C'est donc un regard extérieur qui est porté sur le cinéma : celui de Billu dont la vie est si différente de celle montrée dans les films, et, pense-t-il, de celle de son ami Sahir ; celui des villageois, tous fans de la star et prêts à tout pour l'approcher. Le cinéma semble d'ailleurs se résumer à cette star, ce Sahir Khan dont la carrière semble être un décalque de celle de son interprète. Il est d'ailleurs intéressant de comparer deux chansons, l'une du film tamoul, l'autre de Billu. "Cinema Cinema" de Kuselan parcourt tout le cinéma tamoul , dans un hommage à l'ensemble des acteurs qui y apparaissent quelques secondes dans des images d'archive. Bien sûr la vrai vedette du clip c'est la Superstar, Rajnikanth, qui nous est montré dans des séquences de films fictifs mais évoquant ceux dans lesquels il a joué, mais ces apparitions permettent d'inscrire son personnage dans la lignée de toutes ces autres stars, de donner l'impression qu'au fond la popularité de son personnage vient surtout de la fascination qu'exerce le métier d'acteur, plus que de la personne elle-même. Au contraire dans "Ae Aa O" de Billu, ce sont des images de film de Shahrukh Khan qui défilent en grand nombre. Les quelques caméos du film, uniquement féminins, ne sont là que pour ajouter à l'aura de la star en l'entourant d'actrices glamour. Du cinéma hindi on ne verra que King Khan : une fois n'est pas coutume, Billu dépasse son homologue tamoul en matière de glorification de la star.

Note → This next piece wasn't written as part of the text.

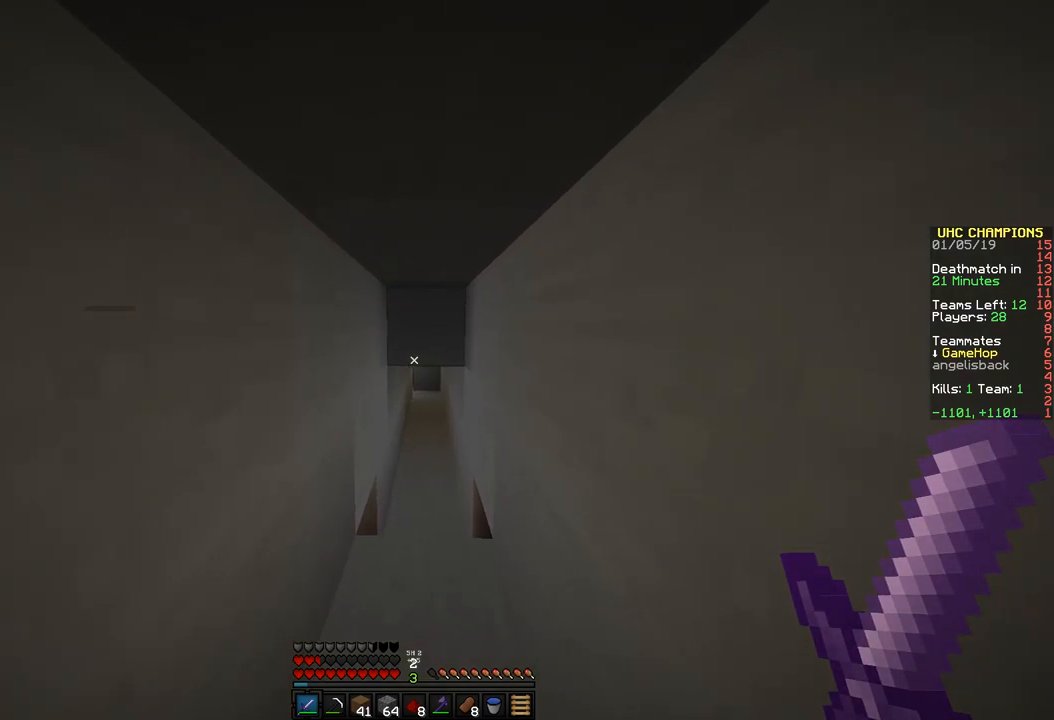
{"keys": ["d", "w"], "mouse": [], "events": [[450, "d", "down"]]}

Certes les villageois prêts à tout pour lui parler sont ridicules (et censés être drôles, mais malheureusement presque tous les gags tombent à plat), mais le film ne démystifie pas vraiment l'image de la star, présenté sans surprise comme un homme sympathique, à qui la célébrité n'a pas fait oublier ses amis. La leçon du film, exprimée dans un discours final plus didactique qu'émouvant, c'est qu'au fond Sahir Khan est un homme comme un autre, bien différent de l'image que ses films donnent de lui. Tout ça pour ça.







Luck By Chance, premier film de la réalisatrice Zoya Akhtar, présente un point de vue radicalement différent. Nous suivons deux aspirants acteurs, Sona (Konkona Sen Sharma), qui ne parvient à obtenir que de tout petits rôles dans des grosses productions et attend obstinément le premier rôle qui doit la lancer, promis autrefois par un producteur pas bien pressé de tenir parole, et Vikram (Farhan Akhtar), fraîchement arrivé à Mumbai, qui dispose de deux gros atouts : il n'a pas beaucoup de scrupules, et énormément de chance.

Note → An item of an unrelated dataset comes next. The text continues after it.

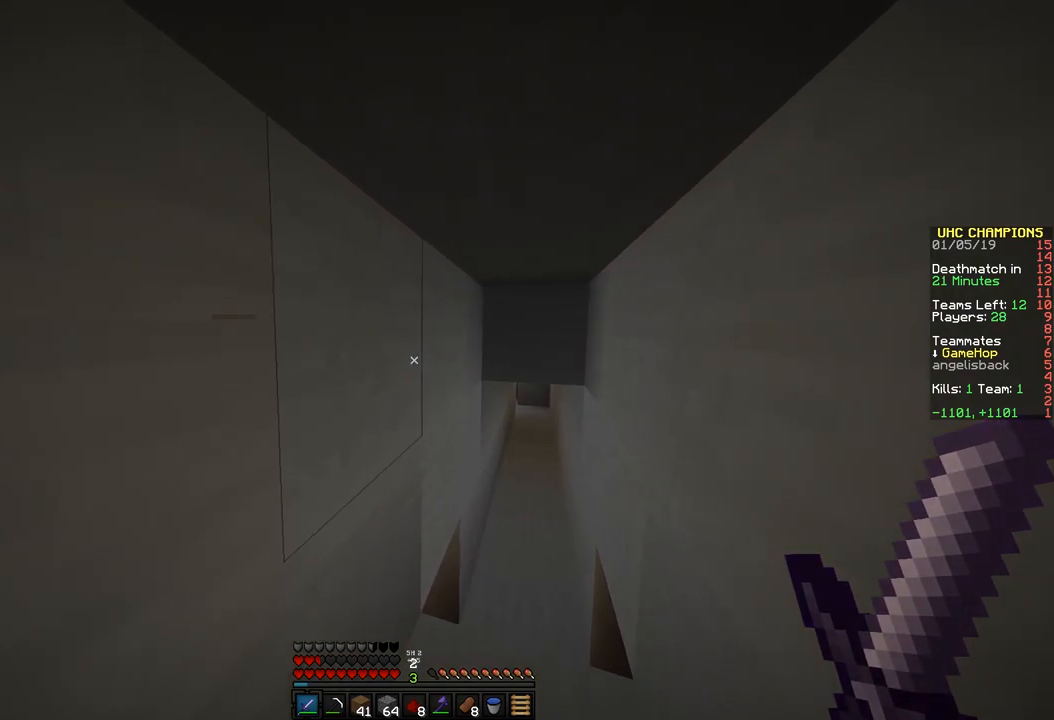
{"keys": ["d", "w"], "mouse": [], "events": []}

L'objectif clairement affiché est de montrer les coulisses pas forcément reluisantes de l'usine à rêve, à travers deux angles d'attaque qui ont une certaine pertinence, mais ne sont pas particulièrement originaux : le népotisme qui réduit terriblement les chances de Sona et de Vikram (ils ne viennent pas de ce milieu), et la pratique du casting couch, acceptée par les deux personnages. L'ensemble (ou presque) des acteurs semble vain, hypocrite, opportuniste, sans grande fidélité en amitié. Bref, tout l'inverse de Billu.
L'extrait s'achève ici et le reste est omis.